Hi there, remember me? Yeah, I know, it’s been a while. I’ve been a bit distracted lately with other things, but I’m back (I think) and plan on starting to post more often again (although as I recall I’ve said similar things in the past, and look how that went).
Anyway, I should get to the point of this post. A little while ago I submitted a short story to the most recent round of NPR’s Three Minute Fiction Contest. The rules of the contest are that the story must be based on the contest prompt (in this case, all stories must be about a US president, real of fictional), and all stories must be under 600 words.
When I sat down to write, the story I ended up with was about 850 words long, meaning I had to cut 250. 250 words might not sound like a lot under normal circumstances, but in this case it meant cutting and simplifying a significant portion of the story. I think the final version turned out well, but I did miss those extra words, so I thought I’d post the original, uncut version here.
So, without further ado, The Button.
The president held his hand above the button, poised to strike. A drop of sweat inched its way down his cheek; his fingers twitched to the rhythm of his pulse. To his right a massive clock beeped with each passing second. He stared sightlessly down at the panel as disjointed images flashed across his paralyzed brain.
He remembered where it all had begun. Was it really only six years since the first election? The memories that had once been so clear now felt stale and far away. Like a postcard from the past a fragment of recollection fell into his hands; an arena—he couldn’t remember the name or the place—filled to capacity with his supporters, all cheering and chanting his name. At the time it had filled him with hope and elation. Now, though, it sounded like the universe taunting him.
The mess had started four months after his swearing in; the attacks, the fear, the disbelief that such a thing could happen, right here, to us, right in our own backyard and oh god what was the world coming to anyway. All his grand plans had gone down the drain as more pressing issues made themselves heard. Troops were mobilized, the draft was reinstated, and the nation held its breath as the world went mad.
For a moment, for a fleeting instant, it seemed that disaster might be averted. But humanity, once riled up, is not easy to contain. Wars broke out along old fault lines, thousands were slaughtered, and great nations began to come apart at the seams.
His popularity, which had once soared to unprecedented levels, crashed down like an avalanche. He lost weight, his hair turned gray, and he aged a decade in four years. When the time came once again for his battered country to choose their leader his rivals screamed for blood. His character was attacked and his leadership questioned as everything came tumbling down around him.
Somehow, despite an endless campaign of slander and abuse, he was reelected. In the end all his competition just fell away, probably realizing it would be easier for the historians if they only had one person to blame for the collapse of civilization.
It made him sick sometimes, to think about everything that had been lost while he was at the helm. But it wasn’t his fault; he hadn’t started the war, he’d tried to stop it! He’d done everything right and still it had all come tumbling down. And if he was honest with himself, that was what really hurt. Not the casualties, not the famine, not the hopeless, endless war. No, what really pissed him off was that it had happened to him, during his tenure. He’d wanted to change the world, to fix the nation and usher in a new golden age of wealth and prosperity for his people. This couldn’t all have waited eight years? If the world had to end, it couldn’t at least have the decency to wait until his presidency had ended?
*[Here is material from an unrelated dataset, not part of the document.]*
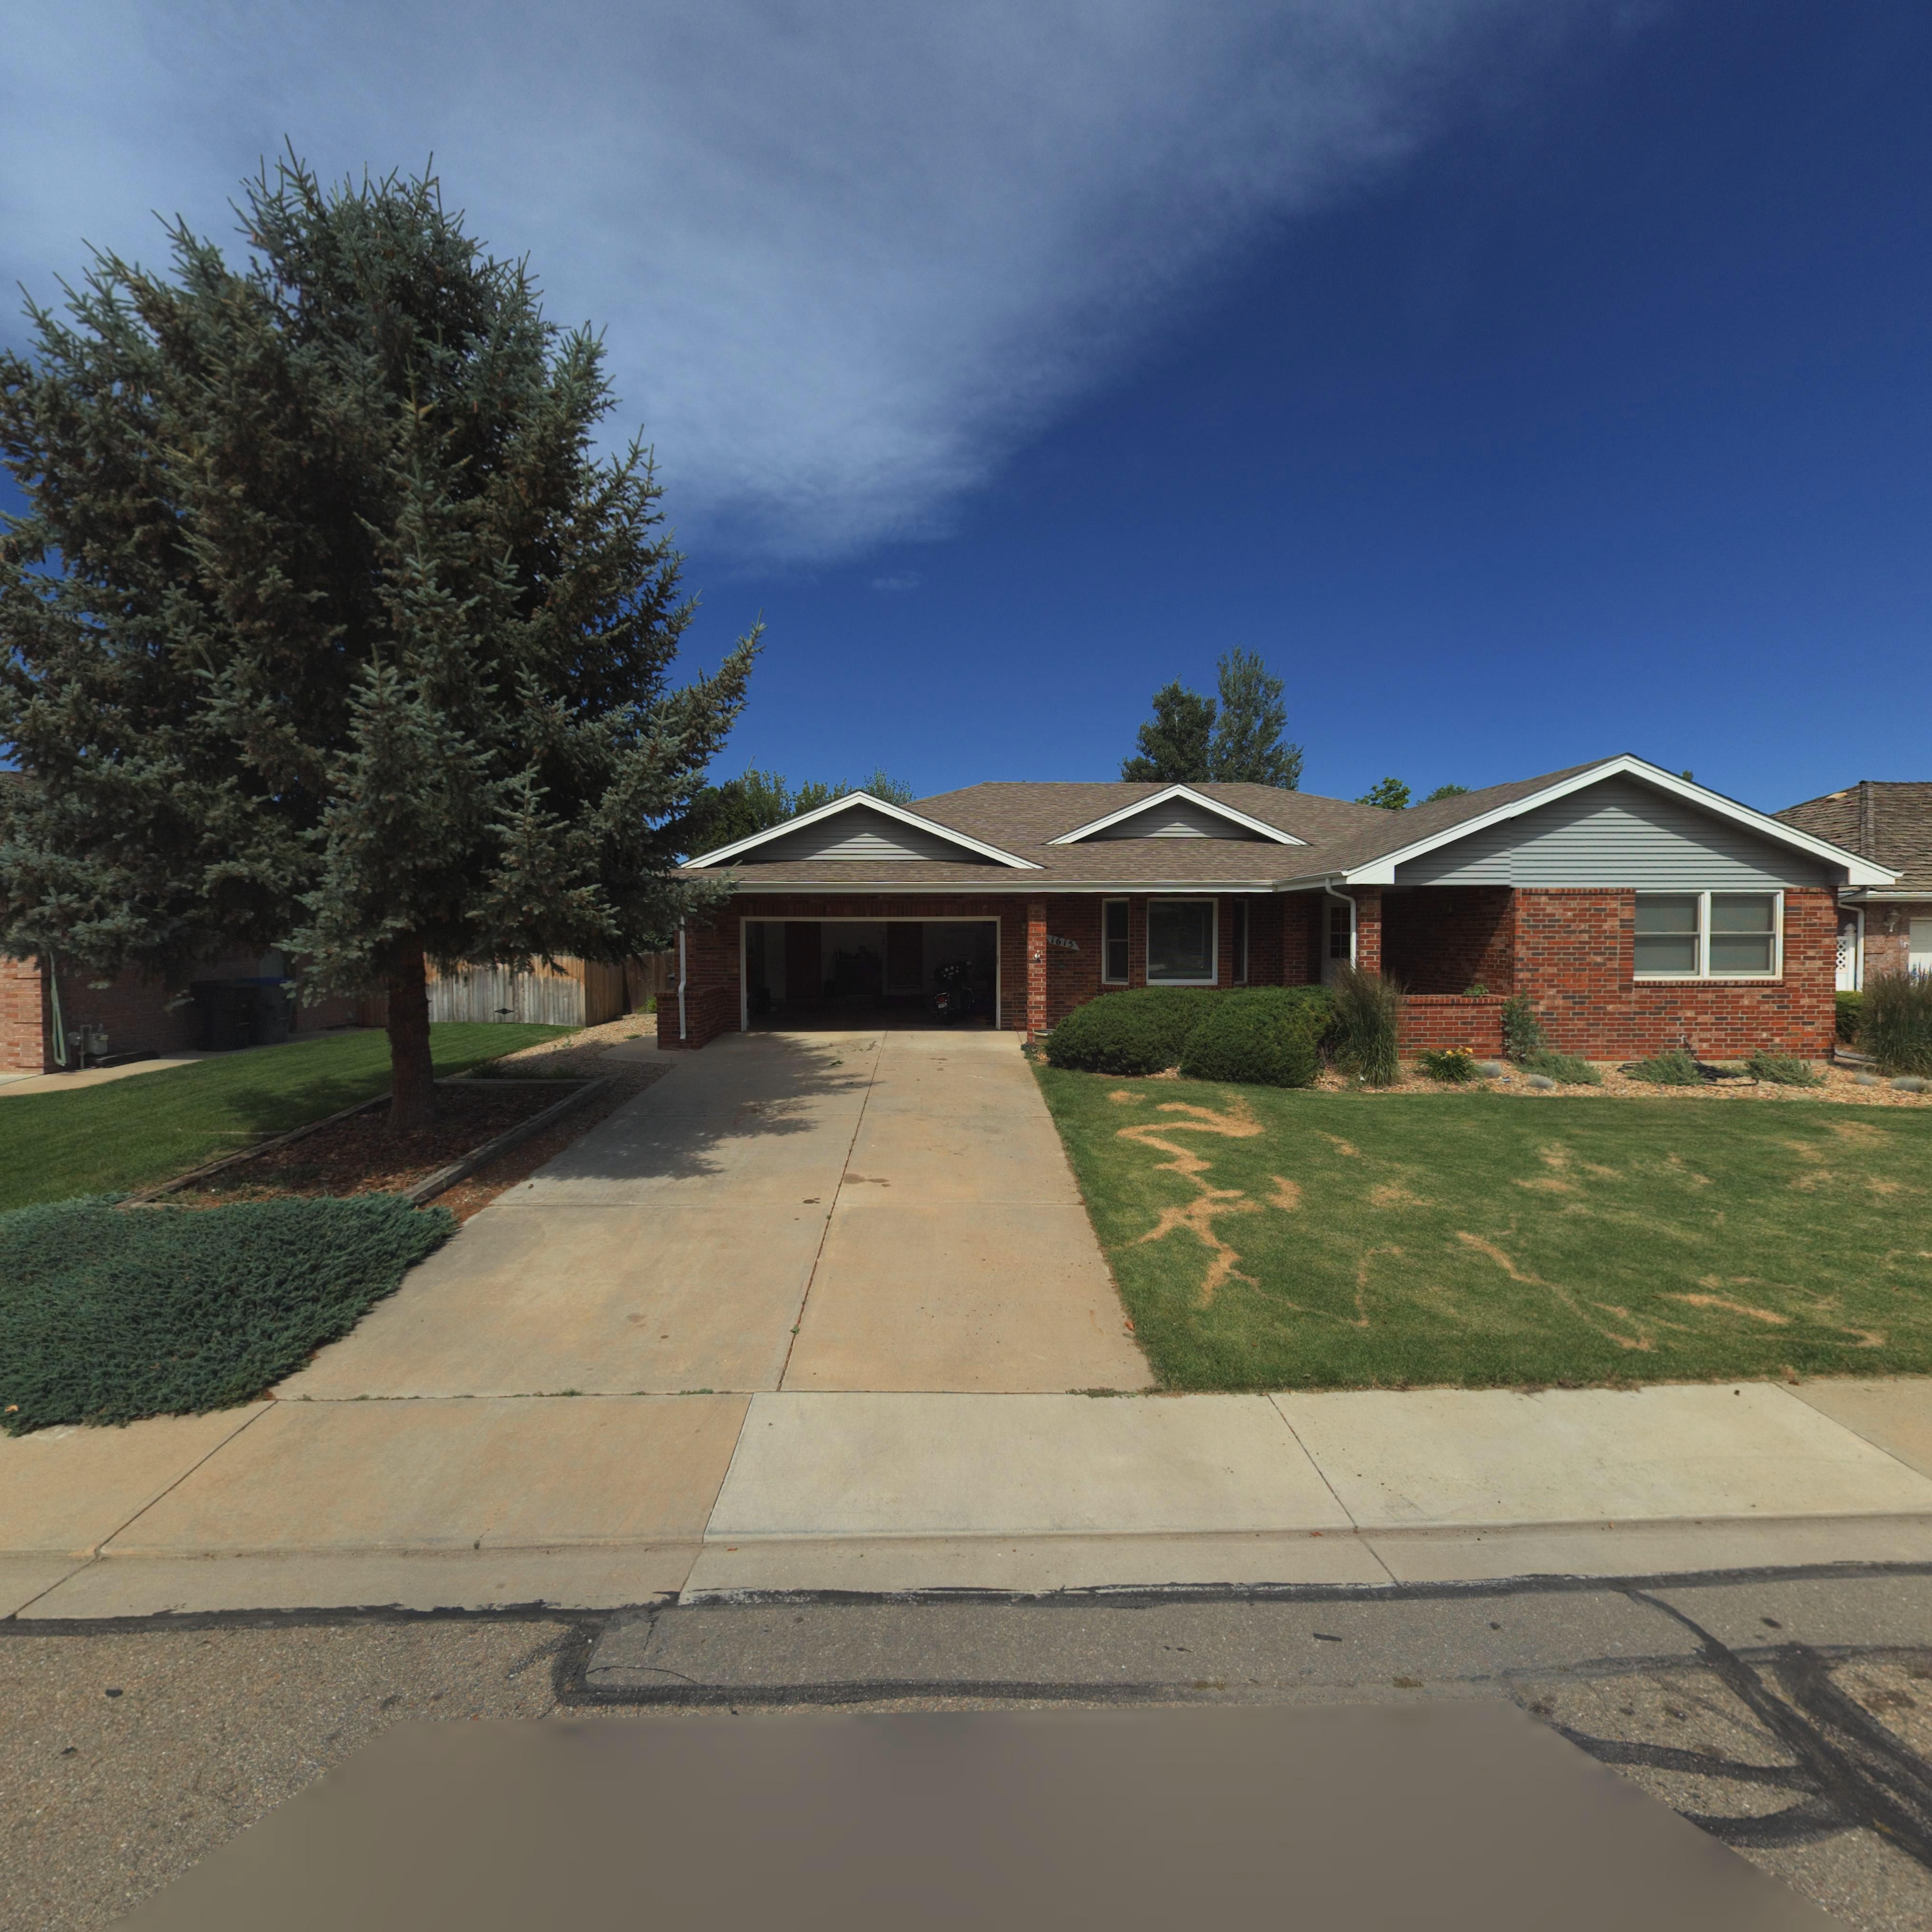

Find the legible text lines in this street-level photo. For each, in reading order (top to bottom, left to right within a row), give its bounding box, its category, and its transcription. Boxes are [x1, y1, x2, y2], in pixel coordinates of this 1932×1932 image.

[1051, 936, 1073, 948] StreetNumber: 1615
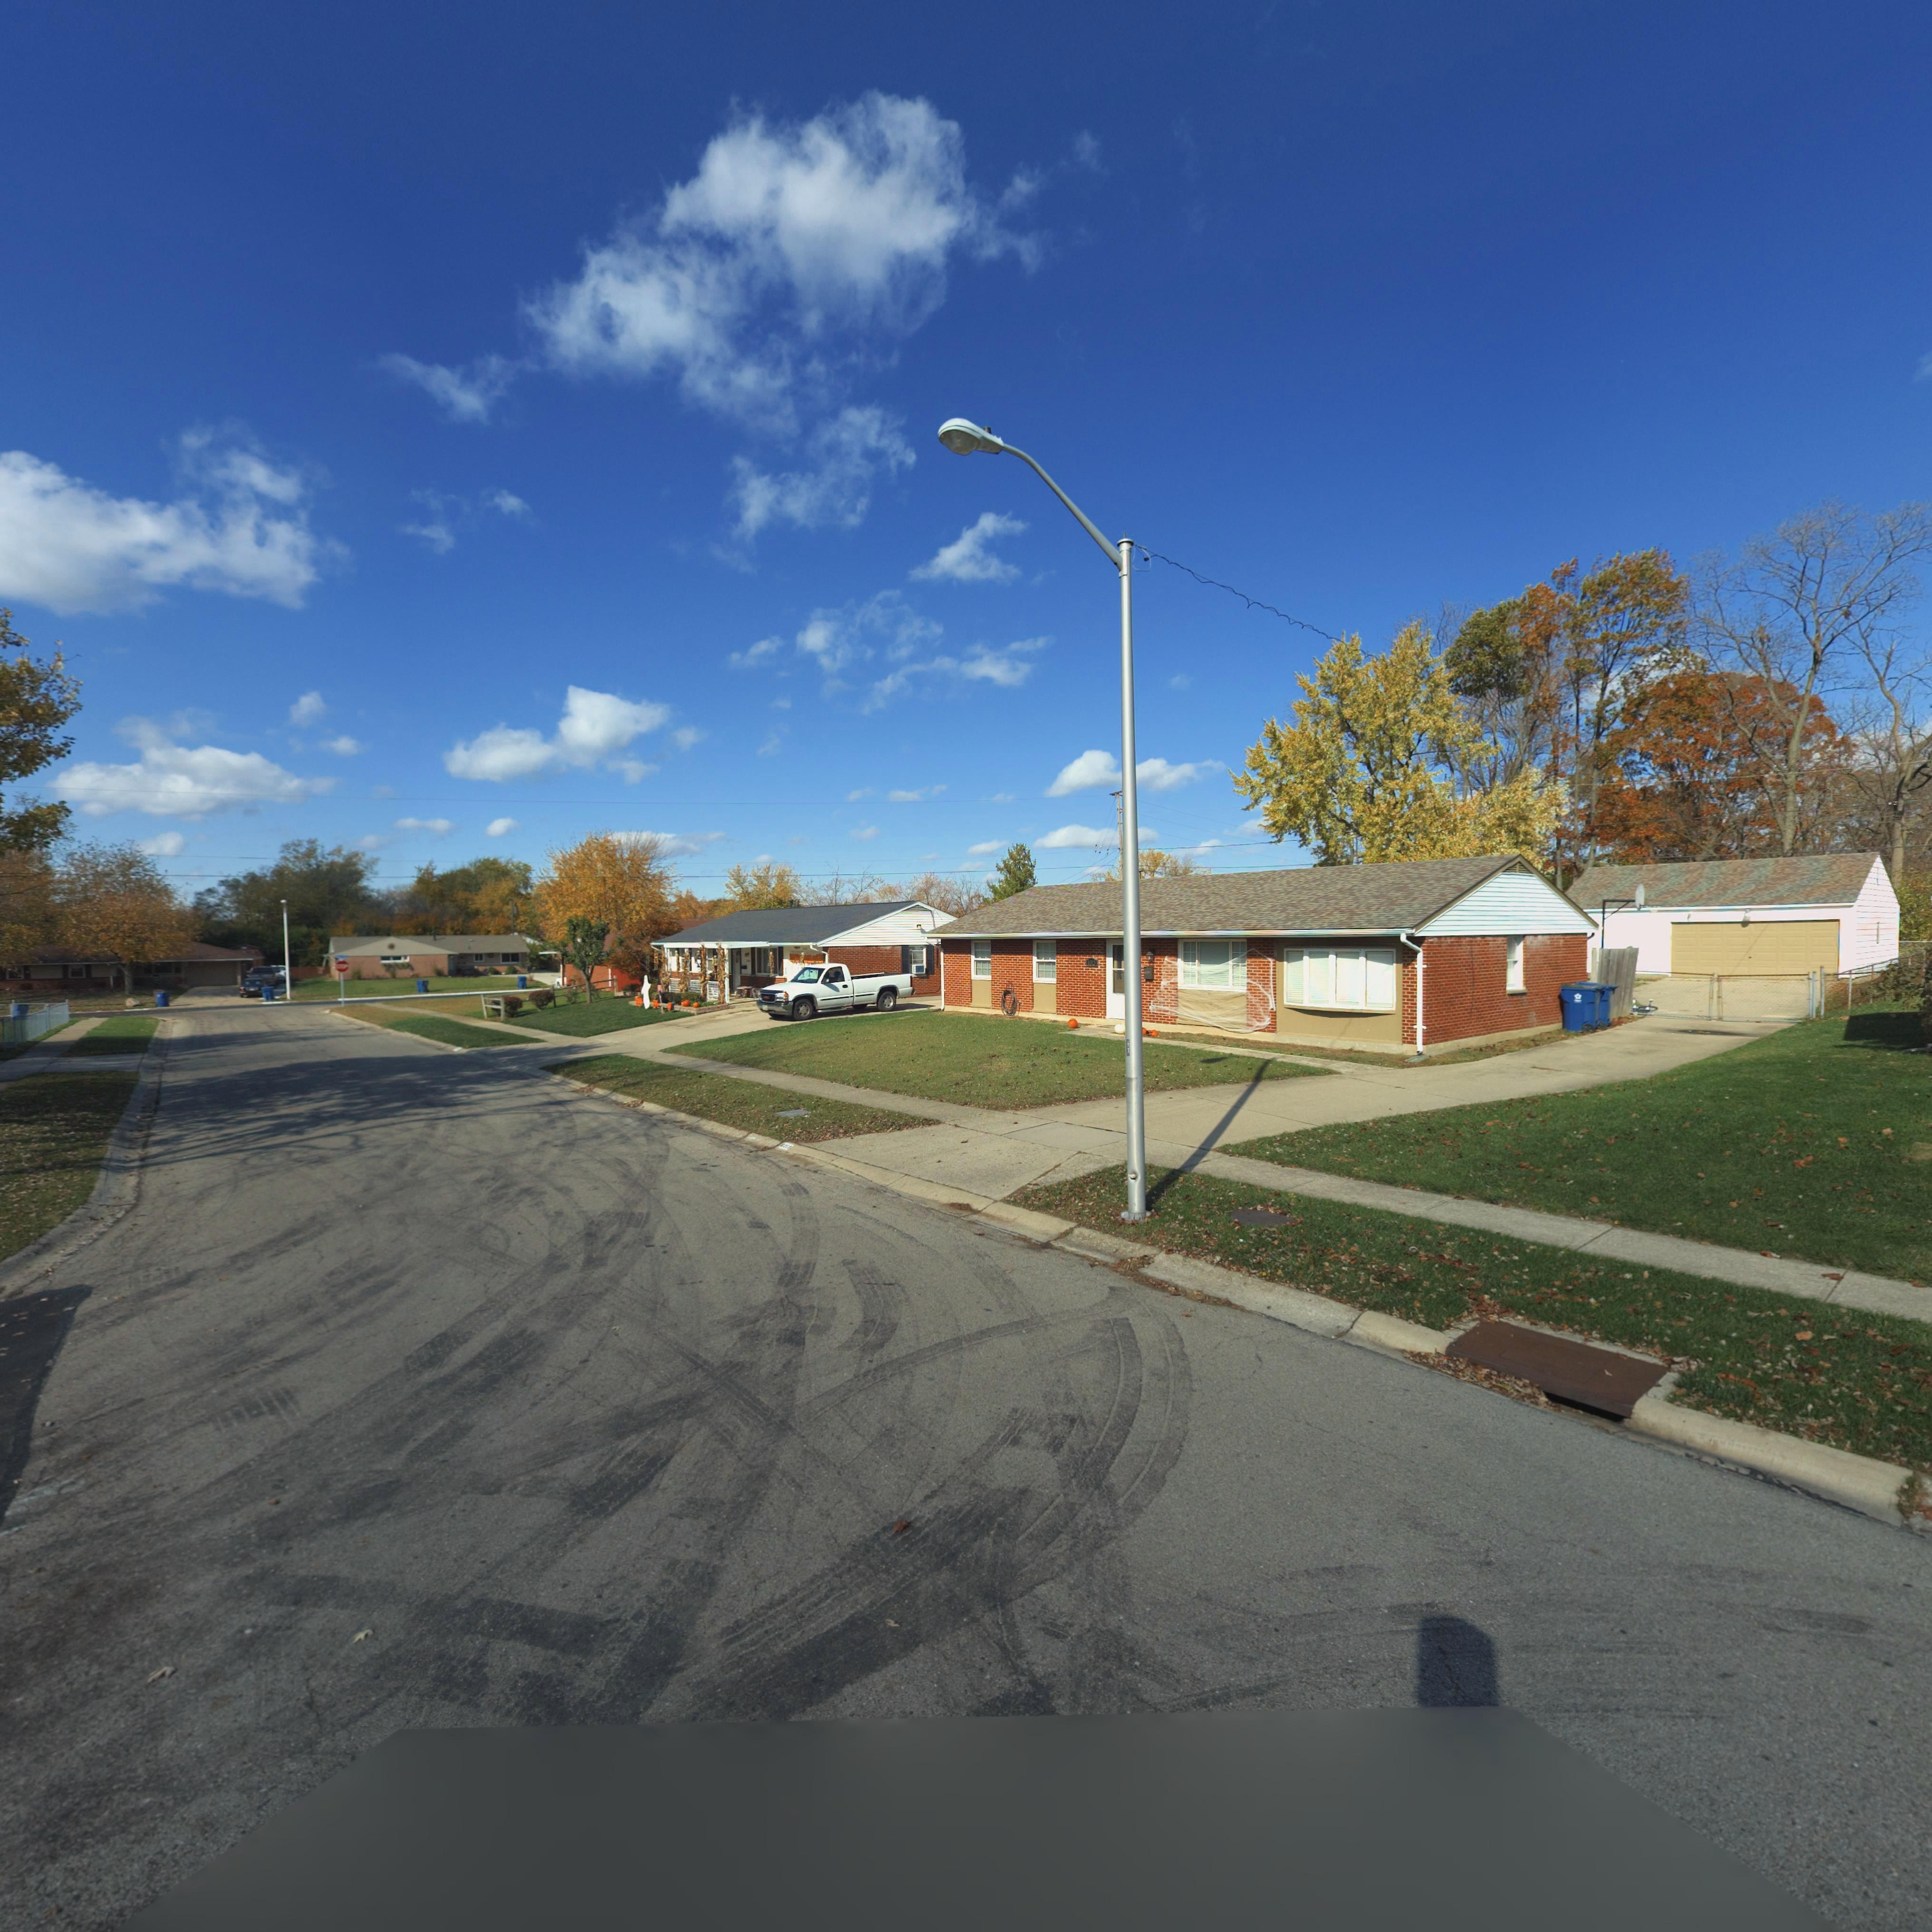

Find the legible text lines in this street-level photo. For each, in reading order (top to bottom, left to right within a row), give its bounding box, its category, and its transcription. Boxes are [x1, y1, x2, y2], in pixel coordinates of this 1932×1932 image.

[1087, 960, 1096, 965] StreetNumber: 6**3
He knew it was selfish, but he really didn’t care. He could have been a hero, the last great American president. Now, though, he would be remembered as the captain who’d gone down with his ship. The poor sap who had to sit their and watch it all burn.
At least before he’d been able to console himself with the fact that wars like this had happened before, that history was littered with fallen empires and periods of unrest. Then the first nuke went off, and in an instant the world was a few million people emptier.
Three hours later and the surface world was a memory as the government fled below ground to the safety of their bunkers, while above the unlucky masses boiled in fear.
“Mr. President.” The voice hit him like a bucket of ice water, dragging him back to the present. “Sir, we have two minutes left.”
His mouth was a desert; he struggled to swallow the lump in his throat, to open his mouth, to speak.
“You…” He cleared his throat and continued, his voice like sandpaper. “You’re sure my husband made it to the bunker?”
There was silence, an exchanging of glances, then one of the suits that crowded the room nodded.
The president glanced down at the button. It was small and slate gray, flanked on either side by a key, turned and waiting in its slot.
“Sir, the window’s closing!” A uniform this time, a general. He should have known their faces, their names, but that part of his brain had deserted him. They might as well have been mannequins for all he cared. “Sir, please! You have to do it now!”
The president looked back at the button, An alarm went off as a screen counted down from sixty. He could barely hear it above the thundering of his pulse. He sucked in a deep breath and held it, thinking of Erik and hoping he really was safe.
With a sigh the president pushed the button, and the world blew up.